Cortez received the New American University President's Award and a scholarship from the jazz studies program in the School of Music, Dance and Theatre.
“It meant the world to be able to receive these awards, because it gave me the opportunity to receive an excellent education while also not having to worry about accruing student debt,” said Cortez. “This also gave me the opportunity to learn how to responsibly save my earnings from outside work that I chose to do throughout my time as an undergraduate student.”
Question: What was your “aha” moment when you realized you wanted to study the field you majored in?
Answer: The moment in which I realized that I wanted to study jazz music in school was when I heard the classic album “Aja” by Steely Dan for the first time in seventh grade. I had mostly learned how to play pop songs by ear and was perplexed by the fact that I could not automatically recreate the complex chords and rhythms I heard in this album. My interest in “Aja” led me to discover the legendary jazz musicians who laid the groundwork for all the music that I loved, and I’ve been hooked ever since on learning about the incredible music that they made throughout the 20th century.
Q: Why did you choose ASU?
A: I chose ASU because the music program in the School of Music, Dance and Theatre offered me the opportunity to learn from an incredibly skilled and supportive jazz studies faculty only 25 minutes away from my house.
Q: Which professor taught you the most important lesson while at ASU?
A: My piano professor and Director of Jazz Studies Michael Kocour taught me the incredibly important lesson of being able to recognize my own personal tendencies in order to celebrate my strengths and find workarounds for my weaknesses.

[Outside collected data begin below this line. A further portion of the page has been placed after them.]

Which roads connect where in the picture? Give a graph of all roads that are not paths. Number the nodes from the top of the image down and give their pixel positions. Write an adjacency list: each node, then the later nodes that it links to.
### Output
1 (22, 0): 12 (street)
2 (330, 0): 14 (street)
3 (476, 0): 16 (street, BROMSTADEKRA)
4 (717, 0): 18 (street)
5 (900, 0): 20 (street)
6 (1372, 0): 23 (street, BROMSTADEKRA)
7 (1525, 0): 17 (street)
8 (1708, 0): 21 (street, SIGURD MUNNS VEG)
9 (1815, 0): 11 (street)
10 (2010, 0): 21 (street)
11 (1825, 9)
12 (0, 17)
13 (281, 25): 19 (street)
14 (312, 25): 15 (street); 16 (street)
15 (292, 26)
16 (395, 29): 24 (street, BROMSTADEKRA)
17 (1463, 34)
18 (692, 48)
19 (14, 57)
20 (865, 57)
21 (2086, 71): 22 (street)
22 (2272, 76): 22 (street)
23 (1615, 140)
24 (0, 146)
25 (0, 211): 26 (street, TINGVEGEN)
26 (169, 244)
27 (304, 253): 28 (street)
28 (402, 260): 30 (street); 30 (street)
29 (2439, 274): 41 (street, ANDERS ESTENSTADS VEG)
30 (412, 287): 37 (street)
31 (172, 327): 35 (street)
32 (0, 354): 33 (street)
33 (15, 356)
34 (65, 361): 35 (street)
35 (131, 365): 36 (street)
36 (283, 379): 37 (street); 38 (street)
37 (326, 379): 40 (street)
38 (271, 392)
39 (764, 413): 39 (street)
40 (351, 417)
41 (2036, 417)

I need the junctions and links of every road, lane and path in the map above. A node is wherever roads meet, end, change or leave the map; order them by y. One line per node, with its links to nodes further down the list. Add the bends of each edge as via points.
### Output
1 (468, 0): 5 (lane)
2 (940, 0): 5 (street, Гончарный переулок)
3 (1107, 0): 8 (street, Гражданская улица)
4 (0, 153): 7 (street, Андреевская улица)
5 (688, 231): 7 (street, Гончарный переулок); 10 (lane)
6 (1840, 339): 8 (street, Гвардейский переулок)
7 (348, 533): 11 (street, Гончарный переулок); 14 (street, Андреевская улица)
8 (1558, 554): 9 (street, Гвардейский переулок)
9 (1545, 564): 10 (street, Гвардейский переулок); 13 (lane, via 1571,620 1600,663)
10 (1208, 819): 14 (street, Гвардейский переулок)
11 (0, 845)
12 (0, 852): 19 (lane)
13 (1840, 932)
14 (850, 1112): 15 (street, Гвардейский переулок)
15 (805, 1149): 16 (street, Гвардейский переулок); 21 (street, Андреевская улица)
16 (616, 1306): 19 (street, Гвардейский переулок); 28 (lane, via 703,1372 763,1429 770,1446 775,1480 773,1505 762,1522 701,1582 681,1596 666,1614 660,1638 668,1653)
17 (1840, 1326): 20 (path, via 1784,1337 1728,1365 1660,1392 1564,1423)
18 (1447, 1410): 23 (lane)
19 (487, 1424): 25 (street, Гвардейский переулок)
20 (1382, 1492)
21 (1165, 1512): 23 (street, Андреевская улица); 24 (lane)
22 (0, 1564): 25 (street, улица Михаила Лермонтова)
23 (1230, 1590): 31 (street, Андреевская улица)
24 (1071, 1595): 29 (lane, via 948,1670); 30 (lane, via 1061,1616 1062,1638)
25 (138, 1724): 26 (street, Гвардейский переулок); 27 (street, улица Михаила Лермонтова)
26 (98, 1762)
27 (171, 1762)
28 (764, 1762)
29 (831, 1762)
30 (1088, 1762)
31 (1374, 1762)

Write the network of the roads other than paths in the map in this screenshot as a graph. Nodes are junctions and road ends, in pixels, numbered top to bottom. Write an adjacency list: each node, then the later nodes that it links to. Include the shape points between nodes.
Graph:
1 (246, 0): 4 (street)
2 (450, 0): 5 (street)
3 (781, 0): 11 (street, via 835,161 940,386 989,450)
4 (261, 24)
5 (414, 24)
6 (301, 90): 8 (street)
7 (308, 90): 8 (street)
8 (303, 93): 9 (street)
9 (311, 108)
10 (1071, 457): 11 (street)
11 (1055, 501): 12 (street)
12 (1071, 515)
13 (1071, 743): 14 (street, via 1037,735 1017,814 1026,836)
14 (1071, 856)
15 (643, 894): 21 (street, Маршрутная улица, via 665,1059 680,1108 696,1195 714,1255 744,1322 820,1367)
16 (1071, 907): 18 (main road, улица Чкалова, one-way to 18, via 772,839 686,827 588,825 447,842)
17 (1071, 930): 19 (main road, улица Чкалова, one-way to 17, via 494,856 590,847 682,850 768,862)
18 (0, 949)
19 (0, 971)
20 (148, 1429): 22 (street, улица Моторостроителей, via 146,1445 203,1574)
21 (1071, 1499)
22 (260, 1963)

I’ll never forget the lesson in which he pointed out that he and I had a common trait of being “big picture” people, and that he encouraged me to pay special attention to small details in order not to let them slip by.
Q: What’s the best piece of advice you’d give to those still in school?
A: The best advice I could give to current students would be to communicate effectively with your professors and peers. Learning how to communicate frequently and directly will help you to maintain positive, healthy relationships with the people with which you work, and it will help you to stay focused and mentally healthy.
Q: What was your favorite spot on campus, whether for studying, meeting friends or just thinking about life?
A: My favorite spot on campus was the music courtyard. It is a cozy and peaceful alcove with beautiful architecture and friendly fellow musicians passing through all the time. I especially loved it when it used to have ivy plants lining the walls.
Q: What are your plans after graduation?
A: My postgraduation plan is to stay in the Valley, build up my freelance audio production business and continue work as the director of Spanish Music Ministry at St. Francis Xavier Catholic Church in Phoenix and a keyboardist at Our Lady of Mount Carmel Catholic Church in Tempe.
Q: If someone gave you $40 million to solve one problem on our planet, what would you tackle?
A: I would want to use the $40 million to help ensure that children from around the world would have access to a quality elementary education. I'm no financial expert, but I am guessing that $40 million would likely be a drop in the bucket to solve this problem, but it would be a start.